The Portland food trucks have closed illogically early for a Saturday night. I walk with my dad through the wet streets, looking for dry shoes; in what may be the first recorded case in human history, a father insists his daughter shop longer for shoes in the department store. (I had long since located a satisfactory pair by the time he conceded they would be just fine.) We char our faces by the hotel fireplace while he describes the habit of compassion and connection he's seen burst out in me, almost uncontrollably, since I was very small: when faced with someone with a need I could meet, I find myself unable to not give.

Sinking so deeply into the hotel bed that I don't move or think for a good 10 hours; it's one of the best sleeps I've had in ages. Quality beds make a huge difference. Someday, when I can afford it and have settled down a little more, I'm going to nest in a massive Heavenly Bed; along with wooden bookshelves and a baby grand piano, it's another piece I plan to use to build the sanctuary of my home.

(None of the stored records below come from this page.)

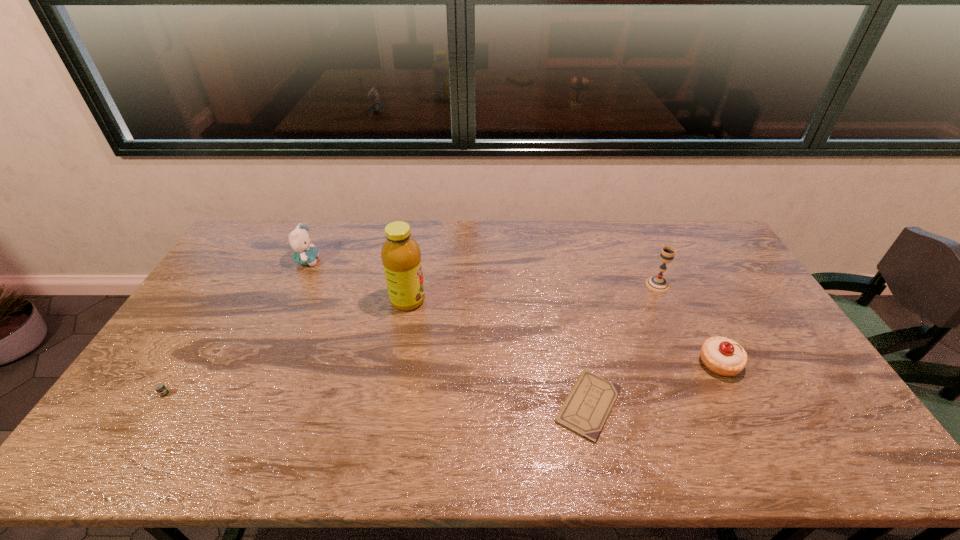
I want to click on the fourth object from right to left, so click(x=401, y=256).

In order to click on the tallest object in this screenshot , I will do `click(401, 256)`.

Locate an element on the screen. This screenshot has width=960, height=540. chalice is located at coordinates (656, 283).

This screenshot has height=540, width=960. Identify the location of kitten. (299, 239).

In order to click on the farthest object in this screenshot , I will do `click(299, 239)`.

Locate an element on the screen. This screenshot has height=540, width=960. pastry is located at coordinates (723, 356).

What are the coordinates of `beer can` in the screenshot? It's located at (160, 388).

Locate an element on the screen. the second shortest object is located at coordinates (160, 388).

This screenshot has height=540, width=960. Identify the location of the fourth object from left to right. (588, 405).

Locate an element on the screen. Image resolution: width=960 pixels, height=540 pixels. the shortest object is located at coordinates (588, 405).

My grandmother's futon: wrapping myself like a burrito in the quilt to stay warm through the night, turning the electronic picture frames face-down upon the tables and curling away from the crack of light spilling out of the bathroom door. A fridge with food -- and food, and food; feeding and eating as a currency of love.

Can't lipread in the car.

Mom and I finally have all the shopping trips that normal girls have with their mothers back in high school, back and forth between different stores, through the mall, in and out of the car, late at night. She shows me how a thick black shawl (now dubbed "THE BATCAPE" with great glee, and reminiscent of Lynn Stein) fits over multiple shirts and a dress. I ask dumb questions about how to care for makeup brushes. She tries to get me to wear dangly earrings (fail) and pads a set of comfortable low heels so I can walk in them (success) and we both rejoice when I find an appropriate jacket: I geek out on the well-engineered features of the dual-layer, snow-skirted, thumb-looped, zippered-to-high-heaven, slim down coat, and she breathes a sigh of relief that I won't be borrowing hers any more.

You look good in orange stripes, says Jason. You look good in jewel tones, says Mom. I am still adjusting to the tall, well-dressed woman in the mirror, but I am growing more and more accustomed to seeing her, straight and tall and grinning, with the same sense of wonder and curiosity that I am no longer afraid of losing just because I put a necklace on occasionally.

How I can leave my things sprawled on the floors and tables of my parents' house, go out for hours, come back, know that it's all right -- this leaving-out, this not-needing to clean up and tidy myself away, this implicit permission to leave a trace... I think this, too, is a sign of home-ness for me. My messes are accepted. So am I.